Written instruction 1:
Rewrite everything in the OkHttp question from "Response response = client.newCall(request).execute();" down to "Content-Type: text/html; charset=ISO-8859-1.", putting "httpClient" wherever "client" appears.

Given passage:
========================
1

I'm writing an app on Java where I use a GET request with the OkHttp library to get some information of a webpage. The webpage is using ISO-8859-1. There is this tag at the top of the page: <meta http-equiv="Content-Type" content="text/html; charset=ISO-8859-1"/>.

The code for the GETrequest is the following:

Request request = new Request.Builder()
                    .url(webpage)
                    .get()
                    .addHeader("upgrade-insecure-requests", "1")
                    .addHeader("user-agent", "Mozilla/5.0 (Windows NT 10.0; Win64; x64) AppleWebKit/537.36 (KHTML, like Gecko) Chrome/65.0.3325.181 Safari/537.36")
                    .addHeader("accept", "text/html,application/xhtml+xml,application/xml;q=0.9,image/webp,image/apng,*/*;q=0.8")
                    .addHeader("accept-language", "es-ES,es;q=0.9")
                    .addHeader("cache-control", "no-cache")
                    .build();

Response response = client.newCall(request).execute();
String html = response.body().string();

If I print the headers of the GET request, I get this: Content-Type: text/html; charset=ISO-8859-1.
========================
Records shown:
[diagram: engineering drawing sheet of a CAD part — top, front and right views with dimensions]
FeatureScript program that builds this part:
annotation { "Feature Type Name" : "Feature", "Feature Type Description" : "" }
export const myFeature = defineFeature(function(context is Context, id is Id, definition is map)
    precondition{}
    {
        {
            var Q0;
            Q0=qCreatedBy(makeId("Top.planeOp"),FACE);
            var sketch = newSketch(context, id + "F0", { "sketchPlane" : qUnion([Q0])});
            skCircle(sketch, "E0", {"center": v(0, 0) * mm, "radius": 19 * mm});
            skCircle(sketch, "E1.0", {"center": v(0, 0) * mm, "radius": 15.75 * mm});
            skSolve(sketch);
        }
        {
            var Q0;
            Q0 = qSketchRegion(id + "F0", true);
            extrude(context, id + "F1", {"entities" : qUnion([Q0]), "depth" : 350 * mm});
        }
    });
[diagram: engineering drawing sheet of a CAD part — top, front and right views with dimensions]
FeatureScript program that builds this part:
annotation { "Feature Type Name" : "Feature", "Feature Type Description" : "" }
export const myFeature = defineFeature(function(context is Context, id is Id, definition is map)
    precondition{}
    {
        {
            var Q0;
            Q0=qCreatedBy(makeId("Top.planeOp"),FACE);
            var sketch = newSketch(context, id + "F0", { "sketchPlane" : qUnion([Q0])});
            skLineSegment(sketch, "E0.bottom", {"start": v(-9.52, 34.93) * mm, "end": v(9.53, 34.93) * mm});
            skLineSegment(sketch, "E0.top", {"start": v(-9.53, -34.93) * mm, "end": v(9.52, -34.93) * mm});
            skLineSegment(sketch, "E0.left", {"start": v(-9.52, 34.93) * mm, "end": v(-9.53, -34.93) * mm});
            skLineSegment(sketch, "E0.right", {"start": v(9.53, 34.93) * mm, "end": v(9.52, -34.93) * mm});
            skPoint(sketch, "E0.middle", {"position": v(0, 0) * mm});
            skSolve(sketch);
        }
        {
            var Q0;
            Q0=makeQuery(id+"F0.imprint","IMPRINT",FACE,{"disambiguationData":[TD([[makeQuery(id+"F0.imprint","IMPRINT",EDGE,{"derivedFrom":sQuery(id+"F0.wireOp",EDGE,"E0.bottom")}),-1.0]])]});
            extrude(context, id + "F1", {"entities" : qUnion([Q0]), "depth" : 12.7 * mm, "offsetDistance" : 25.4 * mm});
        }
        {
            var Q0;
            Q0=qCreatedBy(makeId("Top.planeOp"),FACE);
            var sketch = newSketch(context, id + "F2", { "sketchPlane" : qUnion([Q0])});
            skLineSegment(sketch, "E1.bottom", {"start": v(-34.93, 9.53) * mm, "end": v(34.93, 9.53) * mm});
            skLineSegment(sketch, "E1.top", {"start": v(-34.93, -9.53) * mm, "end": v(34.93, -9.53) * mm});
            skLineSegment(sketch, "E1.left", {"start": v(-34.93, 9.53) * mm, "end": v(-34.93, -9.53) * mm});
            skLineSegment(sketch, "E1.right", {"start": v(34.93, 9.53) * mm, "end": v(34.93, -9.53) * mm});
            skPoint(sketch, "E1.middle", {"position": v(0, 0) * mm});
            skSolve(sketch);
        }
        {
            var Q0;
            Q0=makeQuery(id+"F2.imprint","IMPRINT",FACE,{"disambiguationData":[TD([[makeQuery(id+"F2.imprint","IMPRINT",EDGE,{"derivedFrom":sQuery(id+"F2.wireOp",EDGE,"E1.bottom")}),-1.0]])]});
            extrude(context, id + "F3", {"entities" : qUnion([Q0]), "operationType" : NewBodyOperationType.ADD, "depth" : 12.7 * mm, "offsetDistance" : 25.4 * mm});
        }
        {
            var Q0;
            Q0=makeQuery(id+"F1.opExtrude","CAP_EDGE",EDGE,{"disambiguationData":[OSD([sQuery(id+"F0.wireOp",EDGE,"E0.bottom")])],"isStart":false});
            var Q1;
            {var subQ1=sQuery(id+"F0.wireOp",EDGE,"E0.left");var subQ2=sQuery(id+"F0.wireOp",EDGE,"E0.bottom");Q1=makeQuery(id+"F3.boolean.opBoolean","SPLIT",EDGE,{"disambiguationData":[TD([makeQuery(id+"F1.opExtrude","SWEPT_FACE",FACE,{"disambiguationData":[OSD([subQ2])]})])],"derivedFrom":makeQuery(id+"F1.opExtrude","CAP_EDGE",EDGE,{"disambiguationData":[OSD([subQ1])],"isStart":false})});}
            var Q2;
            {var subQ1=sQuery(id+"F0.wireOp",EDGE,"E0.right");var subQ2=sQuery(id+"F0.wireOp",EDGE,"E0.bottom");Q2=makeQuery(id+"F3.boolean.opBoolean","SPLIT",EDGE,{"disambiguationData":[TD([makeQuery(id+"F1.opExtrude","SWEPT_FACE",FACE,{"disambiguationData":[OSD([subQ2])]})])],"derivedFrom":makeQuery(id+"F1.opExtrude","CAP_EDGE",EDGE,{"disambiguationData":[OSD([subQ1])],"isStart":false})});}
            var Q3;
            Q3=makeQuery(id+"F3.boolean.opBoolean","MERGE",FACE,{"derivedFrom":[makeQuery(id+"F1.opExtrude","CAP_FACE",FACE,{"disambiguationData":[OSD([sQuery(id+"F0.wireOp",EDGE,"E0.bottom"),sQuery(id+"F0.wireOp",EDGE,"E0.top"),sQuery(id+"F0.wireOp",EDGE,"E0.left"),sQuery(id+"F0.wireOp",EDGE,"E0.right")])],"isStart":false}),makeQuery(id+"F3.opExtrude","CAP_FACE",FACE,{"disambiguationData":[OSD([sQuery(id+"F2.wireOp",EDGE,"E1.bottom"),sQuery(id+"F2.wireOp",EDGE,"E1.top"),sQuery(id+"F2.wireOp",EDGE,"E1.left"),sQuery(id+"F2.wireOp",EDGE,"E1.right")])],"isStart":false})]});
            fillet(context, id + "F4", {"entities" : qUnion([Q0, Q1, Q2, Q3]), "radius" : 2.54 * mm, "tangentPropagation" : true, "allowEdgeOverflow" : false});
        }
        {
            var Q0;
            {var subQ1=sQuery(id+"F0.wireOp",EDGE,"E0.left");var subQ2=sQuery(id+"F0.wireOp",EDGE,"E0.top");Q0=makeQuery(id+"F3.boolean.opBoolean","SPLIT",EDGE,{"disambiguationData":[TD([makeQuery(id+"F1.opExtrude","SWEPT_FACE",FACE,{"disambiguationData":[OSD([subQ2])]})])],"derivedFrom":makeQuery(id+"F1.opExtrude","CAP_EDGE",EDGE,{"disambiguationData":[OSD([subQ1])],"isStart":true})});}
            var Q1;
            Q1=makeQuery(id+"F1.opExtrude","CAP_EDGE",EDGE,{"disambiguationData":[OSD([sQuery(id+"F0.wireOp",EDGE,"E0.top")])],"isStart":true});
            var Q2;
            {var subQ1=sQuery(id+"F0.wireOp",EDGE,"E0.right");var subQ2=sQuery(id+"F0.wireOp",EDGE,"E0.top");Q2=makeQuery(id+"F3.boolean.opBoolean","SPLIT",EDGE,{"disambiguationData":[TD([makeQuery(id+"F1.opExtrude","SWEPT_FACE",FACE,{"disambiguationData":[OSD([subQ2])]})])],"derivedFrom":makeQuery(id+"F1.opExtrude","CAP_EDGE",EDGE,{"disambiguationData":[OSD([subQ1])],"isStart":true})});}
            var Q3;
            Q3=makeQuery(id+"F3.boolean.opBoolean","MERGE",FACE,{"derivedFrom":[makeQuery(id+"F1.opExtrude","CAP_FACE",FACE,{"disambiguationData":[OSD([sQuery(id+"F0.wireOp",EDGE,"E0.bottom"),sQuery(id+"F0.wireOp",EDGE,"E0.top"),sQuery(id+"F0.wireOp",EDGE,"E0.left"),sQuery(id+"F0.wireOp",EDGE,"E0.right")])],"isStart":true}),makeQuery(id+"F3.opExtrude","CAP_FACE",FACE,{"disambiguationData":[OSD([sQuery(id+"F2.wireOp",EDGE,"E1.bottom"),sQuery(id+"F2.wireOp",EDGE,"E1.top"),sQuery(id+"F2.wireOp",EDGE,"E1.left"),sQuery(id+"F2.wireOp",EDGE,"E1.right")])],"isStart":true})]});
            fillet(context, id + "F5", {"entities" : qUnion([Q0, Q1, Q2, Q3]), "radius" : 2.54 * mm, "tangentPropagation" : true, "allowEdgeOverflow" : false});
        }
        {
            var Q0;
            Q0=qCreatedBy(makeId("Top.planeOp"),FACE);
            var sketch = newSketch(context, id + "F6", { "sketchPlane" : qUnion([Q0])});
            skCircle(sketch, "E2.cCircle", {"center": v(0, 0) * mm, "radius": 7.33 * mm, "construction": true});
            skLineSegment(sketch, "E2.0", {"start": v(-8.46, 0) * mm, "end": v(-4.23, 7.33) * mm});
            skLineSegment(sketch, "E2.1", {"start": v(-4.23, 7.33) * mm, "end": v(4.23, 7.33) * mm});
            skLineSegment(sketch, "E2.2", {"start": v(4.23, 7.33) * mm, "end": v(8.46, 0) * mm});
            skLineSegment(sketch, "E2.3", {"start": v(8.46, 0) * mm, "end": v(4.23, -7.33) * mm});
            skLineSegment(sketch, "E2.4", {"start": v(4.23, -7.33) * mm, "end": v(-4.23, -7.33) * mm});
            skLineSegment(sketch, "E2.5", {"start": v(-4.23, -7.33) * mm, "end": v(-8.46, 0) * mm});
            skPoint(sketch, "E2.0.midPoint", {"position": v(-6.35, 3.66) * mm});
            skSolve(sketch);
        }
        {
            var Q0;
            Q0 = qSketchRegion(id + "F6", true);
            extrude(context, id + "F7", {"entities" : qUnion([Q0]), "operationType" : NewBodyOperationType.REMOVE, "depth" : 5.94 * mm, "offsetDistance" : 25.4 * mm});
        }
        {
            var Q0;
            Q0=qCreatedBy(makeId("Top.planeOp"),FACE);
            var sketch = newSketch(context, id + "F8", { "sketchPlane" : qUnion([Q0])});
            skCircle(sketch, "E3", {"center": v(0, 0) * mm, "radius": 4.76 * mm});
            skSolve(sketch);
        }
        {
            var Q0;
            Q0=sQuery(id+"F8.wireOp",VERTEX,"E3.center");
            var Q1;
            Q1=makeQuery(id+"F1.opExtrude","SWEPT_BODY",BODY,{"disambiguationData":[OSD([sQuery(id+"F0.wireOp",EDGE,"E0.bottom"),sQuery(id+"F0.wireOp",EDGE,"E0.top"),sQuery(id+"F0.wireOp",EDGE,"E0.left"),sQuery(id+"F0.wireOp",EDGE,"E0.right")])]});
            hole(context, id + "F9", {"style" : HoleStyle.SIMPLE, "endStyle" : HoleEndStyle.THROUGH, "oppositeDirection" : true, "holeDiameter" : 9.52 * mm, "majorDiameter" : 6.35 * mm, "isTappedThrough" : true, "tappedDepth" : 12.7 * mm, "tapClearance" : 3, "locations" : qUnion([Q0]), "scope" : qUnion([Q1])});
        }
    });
========================
Written instruction 2:
Pull out every line of the records that contains the string "position", matching case exactly.

Output 1:
Response response = httpClient.newCall(request).execute();
String html = response.body().string();

If I print the headers of the GET request, I get this: Content-Type: text/html; charset=ISO-8859-1.

Output 2:
            skPoint(sketch, "E0.middle", {"position": v(0, 0) * mm});
            skPoint(sketch, "E1.middle", {"position": v(0, 0) * mm});
            skPoint(sketch, "E2.0.midPoint", {"position": v(-6.35, 3.66) * mm});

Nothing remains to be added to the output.